Since Ukraine’s Independence in 1991, historians, who, in the spirit of March Bloch, the French historian, have been critically evaluating historical sources and narratives to minimize historical distortions about Ukraine in the present. Their efforts have included critiquing the works of those who attempted to formulate a national interpretation of Ukraine’s history but who were either killed or forced to flee Ukraine for fear of execution or exile to Siberia.

Equally important, historians who have challenged the Russian imperialistic view of Ukraine have been able to do this without staring down the barrel of a gun as those who gave up their lives to write history for the sake of history in Ukraine before the collapse of the Soviet Union. Historians have also evaluated the works of those who have conducted research in the Diaspora but whose research existed on the margins because there was no independent Ukraine to provide the reliability or validity needed to challenge the Russian imperialistic paradigm. As a result, their research has drawn a distinction between Ukrainian and Russian identities that are ignored in the Russian Imperialist paradigm. At the same time, historians who critically evaluate historical research have become the enemies of the past, while the people who serve testimony to their work have become the enemies of political leaders who need their version of the past to justify their political, economic, and social objectives in the present.

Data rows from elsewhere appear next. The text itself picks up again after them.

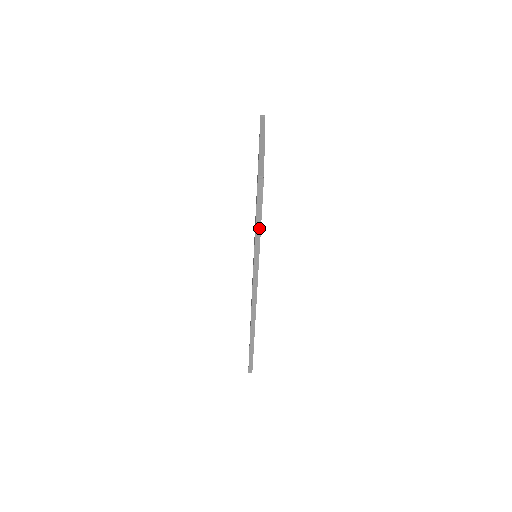
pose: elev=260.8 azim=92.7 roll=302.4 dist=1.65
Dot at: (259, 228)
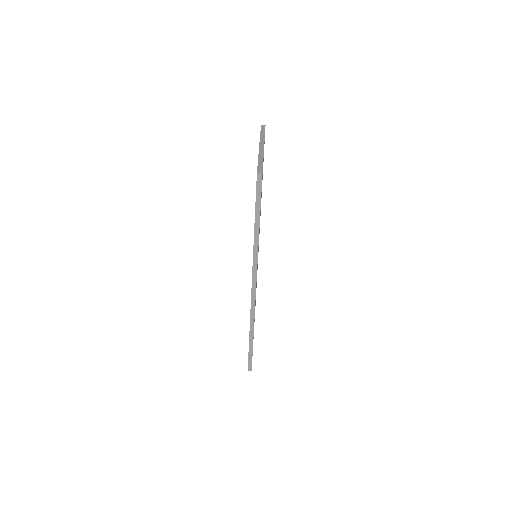
Dot at: (258, 222)
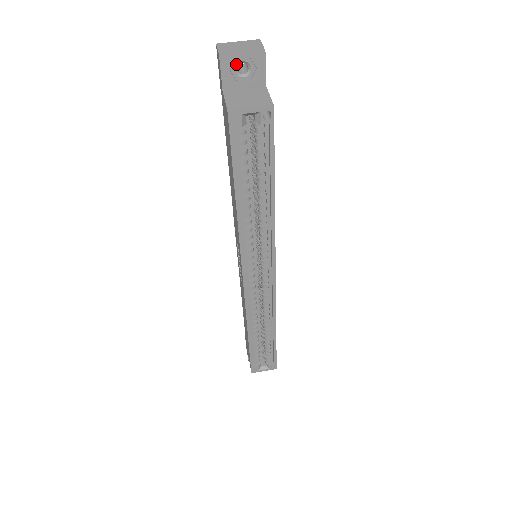
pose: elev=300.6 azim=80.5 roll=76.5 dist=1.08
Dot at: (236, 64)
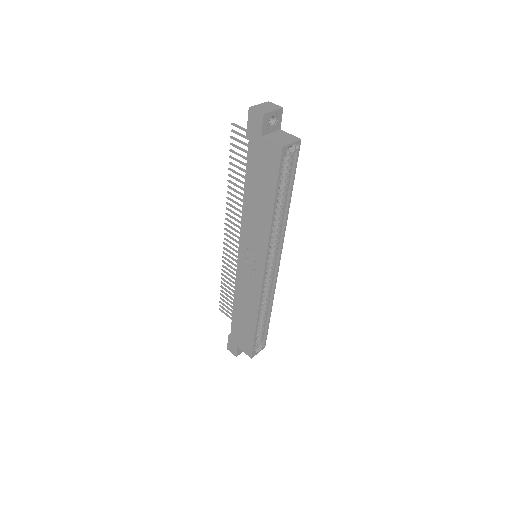
Dot at: occluded
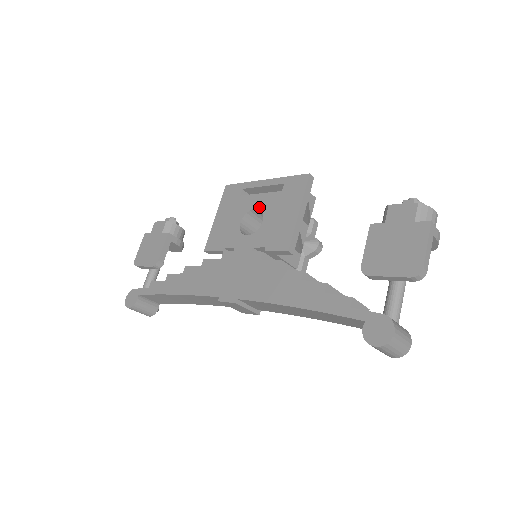
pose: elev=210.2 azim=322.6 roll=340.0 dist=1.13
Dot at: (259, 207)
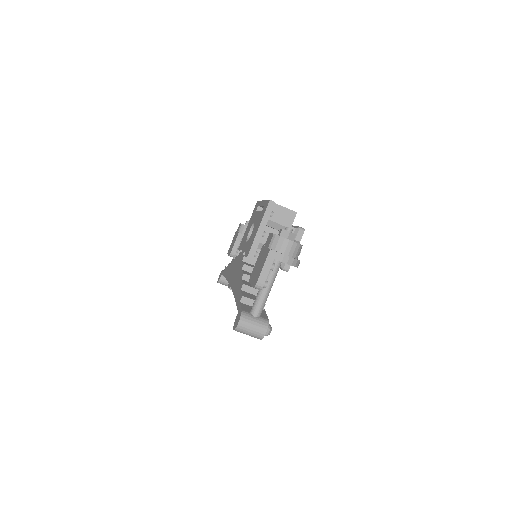
Dot at: (255, 222)
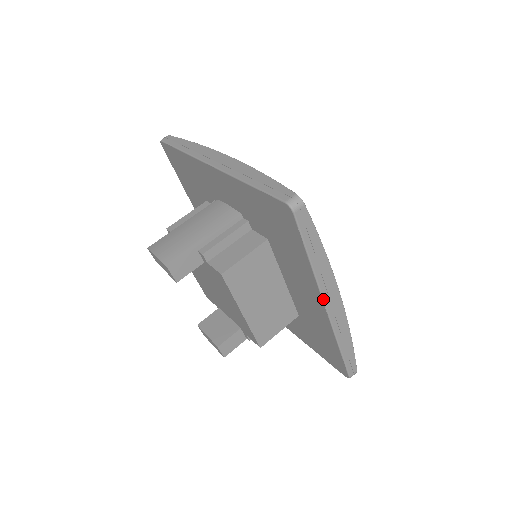
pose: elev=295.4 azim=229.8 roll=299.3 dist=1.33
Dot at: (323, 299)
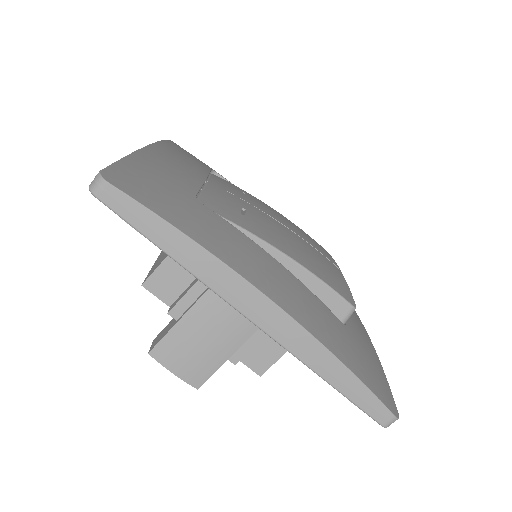
Dot at: occluded
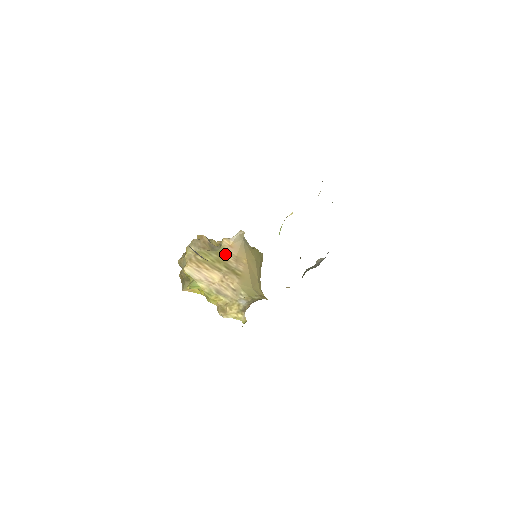
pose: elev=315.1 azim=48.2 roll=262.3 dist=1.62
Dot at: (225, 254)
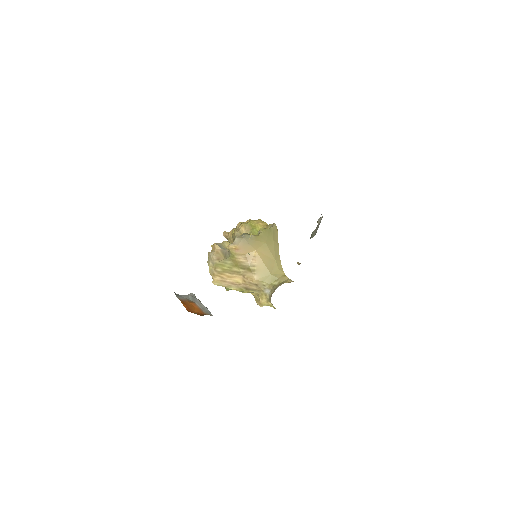
Dot at: (236, 257)
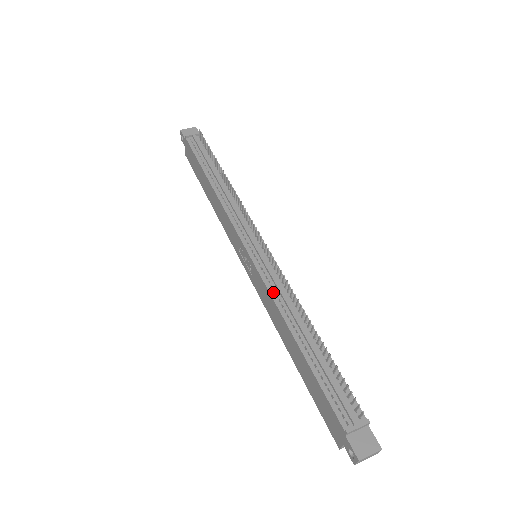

Tragically, the debate over when Russian history ended and when Ukrainian history began is no longer taking place at conferences or in publications among social scientists. Instead, we are witnessing the power of ideas and how those ideas are fueling the hope, courage, and bravery of men and women fighting for their right to have their own Ukrainian nation and state. The significance of what those in the free world are witnessing today is what Putin either does not understand or is afraid of unleashing in his own country. It’s an idea that Catherine the Great could not kill when she destroyed Zaporizhian Cossacks in the 18th century, the Bolsheviks could not end during the brief period of Ukrainian Independence between 1917–18, and Stalin could not exterminate with the Ukrainian Famine in the 1930s. Likewise, as all who preceded him, Putin will not be able to destroy the Ukrainian identity because, in the words of Medgar Evans, an American civil rights activist assassinated in 1963, “you can kill a man, but you cannot kill an idea.”

David Lloyd, who is best known for his illustrations of the story ‘V for Vendetta’ on which the movie was based, writes in his forward to the graphic novel written by Alan Moore that the book was written and illustrated for people ‘who do not switch off the news.’ Whereas the challenges of paying attention to the world are different since David Lloyd’s published those words in 1990, what has not changed is the power of the indomitable spirit to enable people to understand, appreciate, and rally around those who exhibit hope, strength, and courage. Today, Ukrainians are showing the world through their actions that the Ukrainian nation has always existed, and that Ukrainians are prepared to pay the ultimate price to live in a free and democratic society.